Per tutta la fase 1, la fase 2 e gli inizi della fase 3, gli italiani sono stati privati di un diritto a cui, di solito, non tutti sono disposti a rinunciare: andare a ballare in discoteca. Tra giugno e luglio, sembrava che la vita dei giovani girasse solamente intorno alla possibilità di tornare a divertirsi nei locali. Inizialmente non si sapeva se ci si potesse andare, però. Poi, si poteva ballare? Si doveva solo ascoltare la musica stando fermi? I locali sarebbero rimasti aperti tutta la notte? Sarebbero state distribuite bevande?  Le grandi domande che turbavano i giovani erano queste, e non se fosse così importante riaprire tutti i cinema e i locali, se si era in grado di mantenere il distanziamento o se non se ne potesse fare a meno. La razionalità è stata bypassata dal fatto che bisognava tener conto della voglia di ripartire, del riscatto, della volontà di tornare alla normalità, sia dalla maggior parte dei giovani, sia dallo Stato. Le aggregazioni di massa sono state devastanti per i dati epidemiologici, in quanto impossibili da gestire. Di ciò ce ne siamo ricordati solamente quando i contagi fra i giovani erano già in crescita.

Il Consiglio dei Ministri, inizialmente, aveva indicato il 15 giugno come data per la riapertura delle discoteche, ma poi furono le singole regioni a decidere se fornire i propri cittadini di questo immancabile servizio o meno. Di conseguenza esse si mossero in ordine sparso: Toscana, Veneto, Emilia Romagna, Friuli Venezia Giulia, aprirono le discoteche all’aperto, Lazio e Campania solo come sale da ascolto, quindi con il divieto di ballare.

▶ [Voci fornite]:

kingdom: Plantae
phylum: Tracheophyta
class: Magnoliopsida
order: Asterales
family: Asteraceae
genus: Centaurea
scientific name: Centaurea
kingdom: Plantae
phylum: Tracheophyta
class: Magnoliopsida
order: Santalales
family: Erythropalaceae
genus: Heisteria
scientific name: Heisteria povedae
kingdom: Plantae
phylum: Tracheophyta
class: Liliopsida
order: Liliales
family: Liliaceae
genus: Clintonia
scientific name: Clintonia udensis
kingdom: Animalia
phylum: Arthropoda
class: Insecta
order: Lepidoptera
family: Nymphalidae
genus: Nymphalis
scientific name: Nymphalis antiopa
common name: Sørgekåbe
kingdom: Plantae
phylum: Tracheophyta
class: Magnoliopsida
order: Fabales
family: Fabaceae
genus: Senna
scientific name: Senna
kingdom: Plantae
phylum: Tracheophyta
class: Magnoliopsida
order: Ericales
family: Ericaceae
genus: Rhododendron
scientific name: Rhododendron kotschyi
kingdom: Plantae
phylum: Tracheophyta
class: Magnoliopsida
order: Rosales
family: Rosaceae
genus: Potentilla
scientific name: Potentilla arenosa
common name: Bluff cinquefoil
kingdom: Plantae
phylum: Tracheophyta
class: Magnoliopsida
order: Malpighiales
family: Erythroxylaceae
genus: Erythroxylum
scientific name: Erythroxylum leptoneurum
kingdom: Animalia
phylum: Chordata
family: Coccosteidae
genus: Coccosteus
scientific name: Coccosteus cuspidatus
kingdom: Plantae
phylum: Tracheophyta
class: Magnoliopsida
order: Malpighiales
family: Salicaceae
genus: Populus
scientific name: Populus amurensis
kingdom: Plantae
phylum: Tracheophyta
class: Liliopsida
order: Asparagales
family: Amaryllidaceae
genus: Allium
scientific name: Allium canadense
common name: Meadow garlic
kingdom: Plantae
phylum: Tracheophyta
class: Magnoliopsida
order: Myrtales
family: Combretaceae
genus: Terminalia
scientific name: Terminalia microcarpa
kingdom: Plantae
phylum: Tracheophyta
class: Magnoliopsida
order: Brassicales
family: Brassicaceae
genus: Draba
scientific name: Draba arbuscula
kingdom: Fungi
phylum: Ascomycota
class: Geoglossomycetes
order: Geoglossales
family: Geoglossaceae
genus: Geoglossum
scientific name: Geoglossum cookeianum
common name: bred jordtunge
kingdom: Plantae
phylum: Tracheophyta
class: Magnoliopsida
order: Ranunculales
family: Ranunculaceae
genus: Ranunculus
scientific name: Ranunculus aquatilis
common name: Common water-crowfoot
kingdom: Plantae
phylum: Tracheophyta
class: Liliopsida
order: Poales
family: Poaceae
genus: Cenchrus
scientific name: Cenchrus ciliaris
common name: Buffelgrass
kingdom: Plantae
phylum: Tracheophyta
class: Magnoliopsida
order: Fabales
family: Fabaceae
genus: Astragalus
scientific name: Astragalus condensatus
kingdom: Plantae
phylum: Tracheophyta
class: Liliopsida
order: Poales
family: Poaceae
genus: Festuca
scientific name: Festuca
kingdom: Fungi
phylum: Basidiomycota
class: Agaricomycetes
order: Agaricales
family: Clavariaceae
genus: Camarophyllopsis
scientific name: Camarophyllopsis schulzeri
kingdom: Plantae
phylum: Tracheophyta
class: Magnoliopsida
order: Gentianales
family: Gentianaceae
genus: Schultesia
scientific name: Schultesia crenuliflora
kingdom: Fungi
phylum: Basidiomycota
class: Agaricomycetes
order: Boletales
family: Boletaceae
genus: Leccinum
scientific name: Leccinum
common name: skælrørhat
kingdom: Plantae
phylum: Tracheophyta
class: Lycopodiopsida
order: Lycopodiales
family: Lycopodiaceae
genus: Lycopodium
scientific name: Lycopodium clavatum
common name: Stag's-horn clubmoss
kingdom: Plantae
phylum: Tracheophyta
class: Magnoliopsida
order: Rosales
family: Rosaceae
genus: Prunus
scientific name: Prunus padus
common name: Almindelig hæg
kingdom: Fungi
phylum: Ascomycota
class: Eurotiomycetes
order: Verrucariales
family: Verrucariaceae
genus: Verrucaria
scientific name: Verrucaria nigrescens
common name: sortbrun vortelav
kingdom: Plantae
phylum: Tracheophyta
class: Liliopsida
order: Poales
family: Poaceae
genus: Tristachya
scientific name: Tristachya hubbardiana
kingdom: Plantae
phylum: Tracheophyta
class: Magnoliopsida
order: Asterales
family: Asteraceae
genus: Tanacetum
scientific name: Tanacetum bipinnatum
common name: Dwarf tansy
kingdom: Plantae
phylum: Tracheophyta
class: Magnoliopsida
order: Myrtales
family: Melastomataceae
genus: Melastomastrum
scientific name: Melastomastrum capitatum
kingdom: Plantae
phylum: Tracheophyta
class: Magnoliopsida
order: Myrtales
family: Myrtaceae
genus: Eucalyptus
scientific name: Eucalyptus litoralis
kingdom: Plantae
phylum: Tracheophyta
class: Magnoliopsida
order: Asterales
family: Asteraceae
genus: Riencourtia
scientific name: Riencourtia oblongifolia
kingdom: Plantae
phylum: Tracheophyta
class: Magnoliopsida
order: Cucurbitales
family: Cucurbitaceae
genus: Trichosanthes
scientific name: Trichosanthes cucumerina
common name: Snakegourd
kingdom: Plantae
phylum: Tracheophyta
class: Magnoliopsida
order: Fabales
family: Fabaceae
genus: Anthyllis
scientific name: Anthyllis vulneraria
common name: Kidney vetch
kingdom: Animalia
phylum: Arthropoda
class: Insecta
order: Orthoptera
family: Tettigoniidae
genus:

▶ [Cosa fare]: Nel brano sulla riapertura delle discoteche, perché le regioni si mossero «in ordine sparso»? Rispondi in una, due o tre frasi. Le voci non hanno alcun ruolo in questo lavoro.

▶ [Risposta]: Il Consiglio dei Ministri aveva indicato all'inizio il 15 giugno per la riapertura, ma poi la decisione passò alle singole regioni. Ognuna scelse da sola se offrire o no questo servizio. Così Toscana, Veneto, Emilia Romagna e Friuli Venezia Giulia aprirono le discoteche all'aperto, mentre Lazio e Campania le aprirono solo come sale da ascolto, con il divieto di ballare.